OGM : les Français ne sont pas prêts
Il est difficile de se mettre d’accord en France. La question des dispositions légales encadrant la culture de plantes génétiquement modifiées (PGM pour les industriels des semences) est un des nombreux exemples de la sphère agricole. En Allemagne pourtant, les partis verts et des sociaux-démocrates ont trouvé un compromis de base à l’établissement d’un projet de loi fixant la coexistence de cultures OGM, conventionnelles et biologiques, en France, les débats se poursuivent et ne laissent pas espérer avant quelques mois le décret promis à Bruxelles. Si les travaux techniques avancent vite, aux dires des spécialistes professionnels des cultures céréalières et oléagineuses, aucune proposition concrète n’a filtré quant aux dispositions judiciaires et d’indemnisation en cas de présence de grains génétiquement modifiés dans des récoltes conventionnelles ou biologiques.
Pour la Fnab, c’est zéro OGM ou rien
La coexistence de filières OGM et conventionnelles ou biologiques pose surtout un problème de cohabitation de ces cultures. Il s’agit de définir, culture par culture, les distances réglementaire entre parcelles et les barrières biologiques possibles de façon à empêcher la pollinisation d’un champ à un autre. De récentes études menées dans la filière maïs ont démontré que le risque d’inter-fécondation est faible pour cette céréale. La séparation nécessaire entre parcelles de maïs de différente nature est donc étroite, concluent les professionnels. Seule réserve : le risque existe si une parcelle de maïs conventionnel de la taille d’un mouchoir de poche jouxte une parcelle de maïs transgénique de la taille d’un drap. Le risque de pollinisation en colza est bien plus grand. Au Canada, il devient difficile de récolter des parcelles exemptes d'OGM, témoigne un journaliste d'AgraPresse allé enquêter sur place. Un constat qui explique peut-être le «non mais» prononcé la semaine dernière à l'égard de cette culture par un organisme consultatif britannique. Le but des règles de coexistence est d’obtenir le seuil maximal de 0,9 % de présence fortuite dans une récolte, au-delà duquel la marchandise doit s’étiqueter OGM.

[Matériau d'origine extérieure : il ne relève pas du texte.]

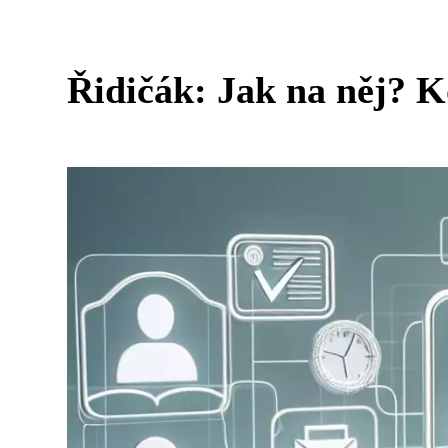
Řidičák: Jak na něj? K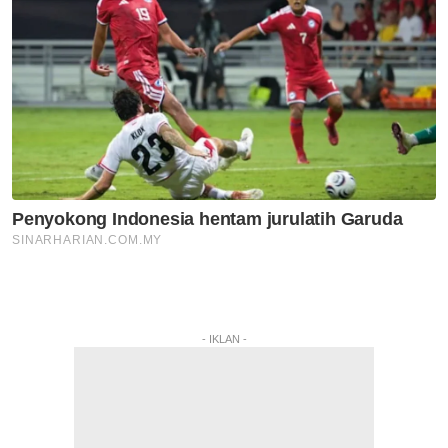
- IKLAN -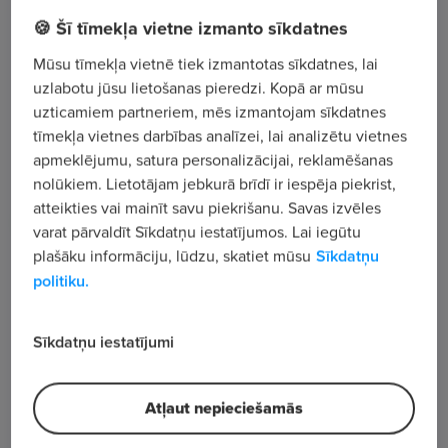
🍪 Šī tīmekļa vietne izmanto sīkdatnes
Upesgrīvas iela 27, Mārupes nov., Mārupe
Mūsu tīmekļa vietnē tiek izmantotas sīkdatnes, lai
uzlabotu jūsu lietošanas pieredzi. Kopā ar mūsu
Apskatīt visus sludinājumus
uzticamiem partneriem, mēs izmantojam sīkdatnes
tīmekļa vietnes darbības analīzei, lai analizētu vietnes
apmeklējumu, satura personalizācijai, reklamēšanas
Uzņēmuma apraksts
nolūkiem. Lietotājam jebkurā brīdī ir iespēja piekrist,
951
atteikties vai mainīt savu piekrišanu. Savas izvēles
varat pārvaldīt Sīkdatņu iestatījumos. Lai iegūtu
Skatījumu skaits
plašāku informāciju, lūdzu, skatiet mūsu
Sīkdatņu
politiku.
Sīkdatņu iestatījumi
Atļaut nepieciešamās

Ce taux a été arrêté par Bruxelles en juillet dernier. Les coopératives françaises de production sont techniquement prêtes à définir les cahiers des charges. Elles signalent seulement que cela aura un coût…
Autre problème, la Fédération nationale de l’agriculture biologique (Fnab) réclame un taux de présence fortuite d’OGM quasiment nul. Ce n’est pas tout, elle réclame un système « simple et rapide» d’indemnisation en cas de contamination. Les autres filières qualité s’inquiètent, elles aussi. Certaines régions où elles sont nombreuses, comme le Limousin et la Bourgogne, revendiquent le statut non-OGM. Elles doivent pour cela déposer un dossier à Bruxelles, comme l’a fait l’ensemble constitué par le Frioul-Vénétie, la Haute Autriche et la Slovénie.
Un seuil bas menace l’industrie semencière
La question de la coexistence prend un tour crucial pour la France, premier pays producteur européen de semences en Europe. Un seuil réglementaire reste à définir pour les semences au niveau européen. Trop bas (certains pays défendent 0,1 %), il met en péril cette industrie, prévient Grégoire Berthe, président de Seproma (organisation des semenciers de maïs) et p-dg de Limagrain Genetics. « Fixer un seuil excessivement bas serait le signe d’une volonté délibérée d’exclure les OGM, et de refuser par principe la coexistence des diverses formes d’agriculture», s’insurgent les industriels des semences et de la protection des plantes dans un document commun intitulé défendant la coexistence. Ils rappellent que les seuils concernent des OGM « prouvés inoffensifs sur la santé et l’environnement», qu’ils répondent « uniquement à un souci d’information de l’utilisateur, agriculteur, industriel ou consommateur».
Très énervé de la lenteur des délibérations, Michel Fosseprez, président de l’union coopérative InVivo (impliquée dans la création variétale et multiplication de semences) a constaté devant la presse la veille de son assemblée générale : « Les gouvernements passent… il y a une constante, c’est le manque de courage sur ce dossier. Du coup, on n’est pas cohérent. Quand les consommateurs mangent du jambon d’Espagne, ça ne les dégoûte pas alors que les porcs ont mangé du maïs transgénique. Si on ne veut pas des filières OGM, on n’importe pas de produits issus d’OGM ! Je remarque aussi que les nouveaux pays membres de l’Union ont pris de l’avance. Ici, on est en train de f… une filière et des producteurs en l’air».